One of the challenges we face today is the lack of residual efficacy of newer insecticides to actually kill the AM fly. This may not be as important as one might think. Generally, the neonicotinoids prevent the fly from laying eggs into the fruit, yet they produce lower levels of mortality of the fly, allowing adult AM to be present in the orchard late into the season. If there is significant rainfall there is often a reduction in residual activity that may lead to AM punctures with few or no eggs present in the sting or puncture of the apple.
The bottom line is that traditional IPM based use of the baited red sticky sphere, which has been successful at monitoring the onset of AM emergence and treatment threshold, is not a strong tool for use in signaling reapplication. Once AM spheres have been ‘reset’ (cleaned), AM flies may reach the 5 fly per trap threshold more quickly using neonicotinoids that have high egg laying deterrence but low adult toxicity. Instead, the use of neonicotinoids such as Actara and to a lesser degree Assail, will need to be applied at a 10-14 day window despite high trap captures immediately after orchard treatments into September.

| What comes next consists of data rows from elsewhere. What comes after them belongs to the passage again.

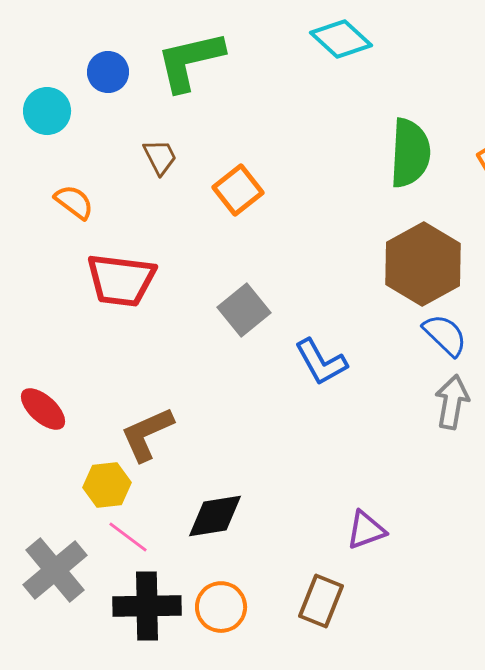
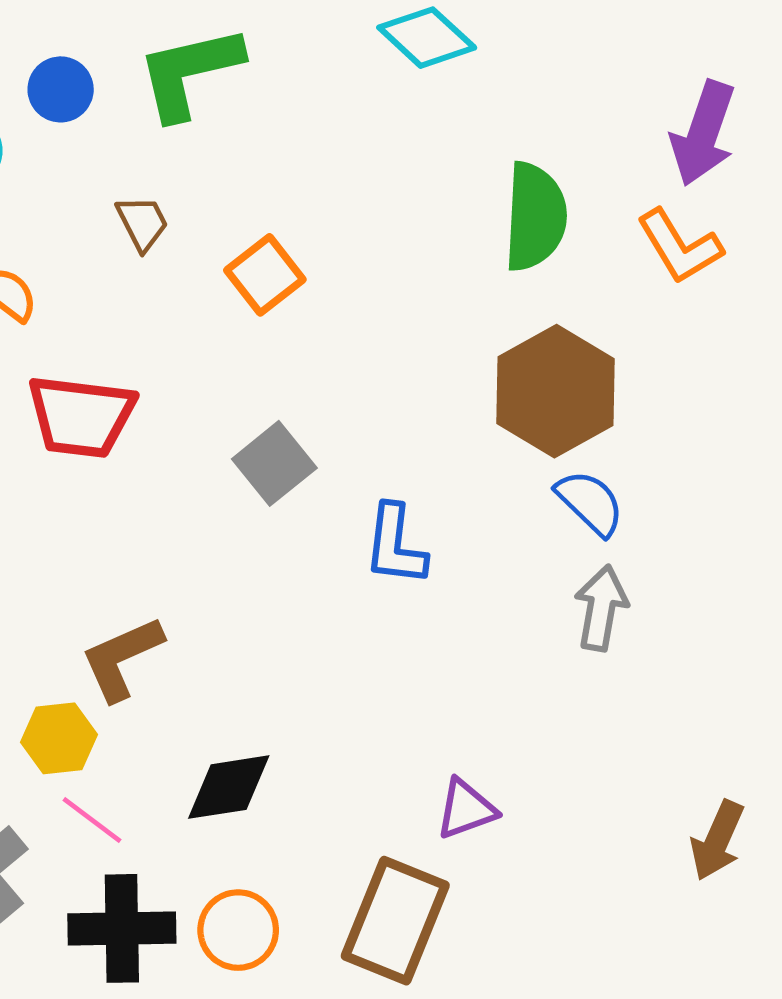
blue L-shape: (321, 362) -> (395, 545), turned 36
brown rectangle: (321, 601) -> (395, 921), size x1.5

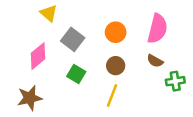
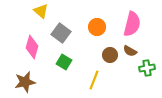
pink diamond: (38, 56) -> (32, 47), turned -35
brown circle: (116, 66) -> (110, 55), moved

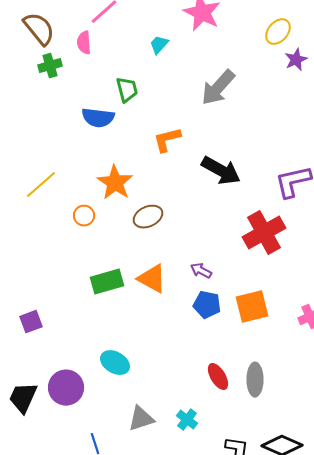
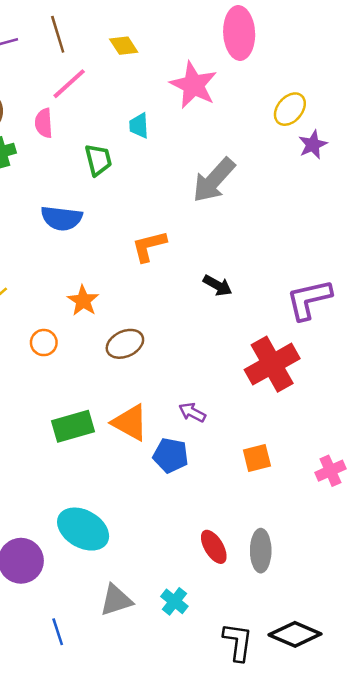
cyan trapezoid: (159, 45) -> (139, 126), turned -45
green trapezoid: (127, 90) -> (98, 160), moved
black arrow: (221, 171) -> (218, 285), size x0.6
orange star: (115, 183) -> (83, 301), size x0.7
blue pentagon: (207, 305) -> (171, 455), moved
orange square: (252, 307) -> (257, 458), size x0.7
cyan ellipse: (115, 363) -> (83, 529), size x1.4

Assail is a very effective insecticide at managing the AM fly, and has a great fit for the onset of 2nd generation Codling moth. In general Assail has excellent efficacy against the internal lepidopteran complex such as OFM late into the season.
To drive this point home, in page 9 of a presentation by Dr. H. Reissig in 2010, Harvey confirmed the ability of AM to ‘sting’ fruit yet produce very few eggs employing many old and new insecticides against the AM. In this comparative study, he demonstrated the efficacy of Assail and Guthion to be about equal in control of AM tunneling from larva. Additional studies by Jentsch reinforce these findings, shown in 2006 field efficacy studies conduced at the Hudson Valley Lab research orchard.